When checking the entries below, count every line with the word "missing", then give only that number.

### Stored data

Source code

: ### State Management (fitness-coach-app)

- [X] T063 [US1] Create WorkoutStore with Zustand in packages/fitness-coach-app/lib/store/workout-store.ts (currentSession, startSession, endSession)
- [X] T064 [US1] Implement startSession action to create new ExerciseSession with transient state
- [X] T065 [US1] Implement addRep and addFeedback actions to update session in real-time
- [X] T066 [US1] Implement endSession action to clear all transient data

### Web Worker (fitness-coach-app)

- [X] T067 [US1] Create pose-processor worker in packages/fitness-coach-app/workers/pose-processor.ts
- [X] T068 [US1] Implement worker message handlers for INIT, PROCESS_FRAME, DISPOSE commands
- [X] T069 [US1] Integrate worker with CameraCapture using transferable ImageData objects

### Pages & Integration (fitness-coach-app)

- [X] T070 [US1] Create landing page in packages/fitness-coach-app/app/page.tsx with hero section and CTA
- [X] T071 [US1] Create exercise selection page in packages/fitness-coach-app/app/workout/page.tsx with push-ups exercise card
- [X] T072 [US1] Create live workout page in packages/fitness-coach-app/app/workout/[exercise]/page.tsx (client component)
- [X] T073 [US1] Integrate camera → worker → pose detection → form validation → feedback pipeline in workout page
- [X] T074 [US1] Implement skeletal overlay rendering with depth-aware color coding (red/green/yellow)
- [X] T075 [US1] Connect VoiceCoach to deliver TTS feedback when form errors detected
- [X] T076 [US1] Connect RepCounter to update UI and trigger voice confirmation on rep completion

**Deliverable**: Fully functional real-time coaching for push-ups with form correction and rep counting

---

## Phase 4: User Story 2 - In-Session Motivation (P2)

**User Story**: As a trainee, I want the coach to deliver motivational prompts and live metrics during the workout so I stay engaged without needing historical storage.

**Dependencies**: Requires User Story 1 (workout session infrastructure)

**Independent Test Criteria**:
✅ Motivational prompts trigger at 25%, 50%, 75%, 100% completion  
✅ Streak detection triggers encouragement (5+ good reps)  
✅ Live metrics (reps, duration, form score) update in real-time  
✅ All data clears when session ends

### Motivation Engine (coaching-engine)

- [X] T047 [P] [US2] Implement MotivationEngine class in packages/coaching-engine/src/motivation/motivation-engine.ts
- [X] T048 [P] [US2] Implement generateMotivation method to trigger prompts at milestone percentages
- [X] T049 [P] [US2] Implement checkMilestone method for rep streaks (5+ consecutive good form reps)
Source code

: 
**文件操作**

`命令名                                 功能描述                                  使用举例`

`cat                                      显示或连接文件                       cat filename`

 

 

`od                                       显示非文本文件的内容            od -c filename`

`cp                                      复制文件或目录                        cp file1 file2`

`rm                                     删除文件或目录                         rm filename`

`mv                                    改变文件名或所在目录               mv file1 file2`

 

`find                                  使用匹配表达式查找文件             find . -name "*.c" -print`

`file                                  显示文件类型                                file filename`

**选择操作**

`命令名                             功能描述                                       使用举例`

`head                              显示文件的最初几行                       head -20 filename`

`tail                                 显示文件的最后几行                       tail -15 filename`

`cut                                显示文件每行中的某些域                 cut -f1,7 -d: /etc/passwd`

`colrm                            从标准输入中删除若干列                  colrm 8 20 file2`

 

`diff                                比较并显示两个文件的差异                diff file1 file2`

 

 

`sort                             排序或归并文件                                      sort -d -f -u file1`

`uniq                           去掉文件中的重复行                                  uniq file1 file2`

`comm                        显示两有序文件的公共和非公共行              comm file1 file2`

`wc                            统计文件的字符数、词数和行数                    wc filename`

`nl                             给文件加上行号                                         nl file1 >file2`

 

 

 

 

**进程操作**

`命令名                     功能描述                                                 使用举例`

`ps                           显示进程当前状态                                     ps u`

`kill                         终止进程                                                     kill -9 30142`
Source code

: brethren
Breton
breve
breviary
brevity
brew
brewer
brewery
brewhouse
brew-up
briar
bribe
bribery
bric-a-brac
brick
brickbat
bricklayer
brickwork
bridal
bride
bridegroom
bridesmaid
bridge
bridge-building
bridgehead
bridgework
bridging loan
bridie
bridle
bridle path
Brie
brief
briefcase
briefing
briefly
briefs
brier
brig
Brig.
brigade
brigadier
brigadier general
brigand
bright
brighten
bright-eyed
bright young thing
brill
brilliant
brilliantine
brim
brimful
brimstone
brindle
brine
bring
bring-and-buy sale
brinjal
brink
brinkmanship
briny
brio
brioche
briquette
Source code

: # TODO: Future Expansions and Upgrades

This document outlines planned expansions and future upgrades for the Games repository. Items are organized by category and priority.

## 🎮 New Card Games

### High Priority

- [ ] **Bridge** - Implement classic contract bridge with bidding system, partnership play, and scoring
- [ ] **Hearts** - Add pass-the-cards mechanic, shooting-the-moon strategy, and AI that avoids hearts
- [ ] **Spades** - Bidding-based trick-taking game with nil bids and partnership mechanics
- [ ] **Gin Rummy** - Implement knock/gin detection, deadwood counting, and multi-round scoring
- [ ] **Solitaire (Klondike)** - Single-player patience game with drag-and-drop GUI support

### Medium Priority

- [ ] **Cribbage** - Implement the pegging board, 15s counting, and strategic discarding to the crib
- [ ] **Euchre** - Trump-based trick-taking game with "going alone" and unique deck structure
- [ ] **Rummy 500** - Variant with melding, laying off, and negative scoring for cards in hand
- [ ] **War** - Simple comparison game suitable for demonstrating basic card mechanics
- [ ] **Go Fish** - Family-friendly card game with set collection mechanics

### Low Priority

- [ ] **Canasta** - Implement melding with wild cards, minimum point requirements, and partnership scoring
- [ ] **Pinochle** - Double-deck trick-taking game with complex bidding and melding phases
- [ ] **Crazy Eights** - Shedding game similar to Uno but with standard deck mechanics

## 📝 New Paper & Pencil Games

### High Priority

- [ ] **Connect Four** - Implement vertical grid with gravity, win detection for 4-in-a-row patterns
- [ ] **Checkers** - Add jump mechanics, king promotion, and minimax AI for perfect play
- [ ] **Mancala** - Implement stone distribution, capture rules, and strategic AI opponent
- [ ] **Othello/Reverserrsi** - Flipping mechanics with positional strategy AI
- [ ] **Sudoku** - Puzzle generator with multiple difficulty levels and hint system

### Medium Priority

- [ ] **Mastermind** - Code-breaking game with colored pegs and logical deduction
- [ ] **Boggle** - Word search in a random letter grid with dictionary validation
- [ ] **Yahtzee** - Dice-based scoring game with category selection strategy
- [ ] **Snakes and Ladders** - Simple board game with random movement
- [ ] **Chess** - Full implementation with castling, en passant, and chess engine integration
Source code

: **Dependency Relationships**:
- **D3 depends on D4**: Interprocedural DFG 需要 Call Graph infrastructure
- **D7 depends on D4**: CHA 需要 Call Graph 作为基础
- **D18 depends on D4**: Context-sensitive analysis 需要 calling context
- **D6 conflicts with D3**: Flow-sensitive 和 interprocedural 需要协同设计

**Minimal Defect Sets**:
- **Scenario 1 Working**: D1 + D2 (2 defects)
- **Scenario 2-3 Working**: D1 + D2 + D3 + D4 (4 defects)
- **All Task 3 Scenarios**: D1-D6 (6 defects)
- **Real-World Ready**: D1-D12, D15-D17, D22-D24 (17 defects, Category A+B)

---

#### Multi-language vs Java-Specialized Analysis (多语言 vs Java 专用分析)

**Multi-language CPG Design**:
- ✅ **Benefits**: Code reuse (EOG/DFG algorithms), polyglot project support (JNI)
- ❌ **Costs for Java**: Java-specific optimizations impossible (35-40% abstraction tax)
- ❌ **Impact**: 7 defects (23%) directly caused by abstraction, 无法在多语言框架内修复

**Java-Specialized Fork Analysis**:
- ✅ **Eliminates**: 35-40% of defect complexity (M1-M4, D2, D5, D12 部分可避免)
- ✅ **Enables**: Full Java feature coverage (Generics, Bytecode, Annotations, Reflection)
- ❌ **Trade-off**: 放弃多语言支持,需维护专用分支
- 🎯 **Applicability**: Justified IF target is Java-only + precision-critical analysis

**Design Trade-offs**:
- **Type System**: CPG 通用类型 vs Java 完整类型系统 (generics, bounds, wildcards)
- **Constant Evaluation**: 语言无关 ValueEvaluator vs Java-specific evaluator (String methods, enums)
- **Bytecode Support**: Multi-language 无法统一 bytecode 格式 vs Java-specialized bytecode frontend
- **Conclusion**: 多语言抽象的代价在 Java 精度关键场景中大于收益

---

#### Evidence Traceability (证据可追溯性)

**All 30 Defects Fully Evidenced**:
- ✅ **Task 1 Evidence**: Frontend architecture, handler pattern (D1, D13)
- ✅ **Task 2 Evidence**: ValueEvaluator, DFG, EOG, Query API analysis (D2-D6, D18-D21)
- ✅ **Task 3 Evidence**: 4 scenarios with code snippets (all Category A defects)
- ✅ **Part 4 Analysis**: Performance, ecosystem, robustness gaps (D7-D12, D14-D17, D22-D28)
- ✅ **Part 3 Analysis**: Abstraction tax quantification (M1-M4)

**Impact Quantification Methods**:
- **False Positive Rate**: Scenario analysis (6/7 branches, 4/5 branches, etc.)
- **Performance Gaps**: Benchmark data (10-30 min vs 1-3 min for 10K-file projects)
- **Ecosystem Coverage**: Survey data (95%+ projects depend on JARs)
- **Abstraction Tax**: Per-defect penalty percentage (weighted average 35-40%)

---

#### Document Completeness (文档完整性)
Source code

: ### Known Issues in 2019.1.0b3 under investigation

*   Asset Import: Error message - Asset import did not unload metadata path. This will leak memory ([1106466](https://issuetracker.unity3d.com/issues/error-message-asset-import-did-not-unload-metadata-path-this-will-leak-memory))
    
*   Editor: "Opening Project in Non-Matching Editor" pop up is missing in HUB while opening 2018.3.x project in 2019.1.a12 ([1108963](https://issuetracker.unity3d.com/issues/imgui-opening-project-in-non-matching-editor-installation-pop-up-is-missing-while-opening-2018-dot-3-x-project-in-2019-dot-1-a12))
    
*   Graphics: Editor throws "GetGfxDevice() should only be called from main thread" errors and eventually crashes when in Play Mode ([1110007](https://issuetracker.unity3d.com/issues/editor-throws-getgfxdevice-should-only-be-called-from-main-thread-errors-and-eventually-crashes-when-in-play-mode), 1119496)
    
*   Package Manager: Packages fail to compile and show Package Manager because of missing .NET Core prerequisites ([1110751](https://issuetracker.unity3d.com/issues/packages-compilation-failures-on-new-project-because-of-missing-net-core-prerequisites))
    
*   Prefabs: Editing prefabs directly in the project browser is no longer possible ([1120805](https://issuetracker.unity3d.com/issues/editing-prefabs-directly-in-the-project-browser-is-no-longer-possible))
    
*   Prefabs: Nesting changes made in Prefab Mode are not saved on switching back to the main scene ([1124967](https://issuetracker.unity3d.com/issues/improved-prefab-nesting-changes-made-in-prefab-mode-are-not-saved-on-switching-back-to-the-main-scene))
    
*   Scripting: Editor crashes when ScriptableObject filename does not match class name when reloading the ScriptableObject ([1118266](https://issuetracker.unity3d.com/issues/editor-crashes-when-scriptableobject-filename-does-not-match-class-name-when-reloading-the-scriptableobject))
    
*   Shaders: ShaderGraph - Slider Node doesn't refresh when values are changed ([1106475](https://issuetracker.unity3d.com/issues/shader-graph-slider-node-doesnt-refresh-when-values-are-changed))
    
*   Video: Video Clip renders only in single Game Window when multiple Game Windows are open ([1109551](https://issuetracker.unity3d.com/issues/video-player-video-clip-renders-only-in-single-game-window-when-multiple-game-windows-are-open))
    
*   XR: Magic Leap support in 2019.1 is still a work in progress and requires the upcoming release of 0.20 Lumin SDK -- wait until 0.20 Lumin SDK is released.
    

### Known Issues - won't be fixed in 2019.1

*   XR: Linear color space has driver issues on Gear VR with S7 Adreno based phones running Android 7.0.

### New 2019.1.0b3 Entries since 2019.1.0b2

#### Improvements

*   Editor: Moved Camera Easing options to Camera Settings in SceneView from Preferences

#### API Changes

######

▸ **Completed exercise**
2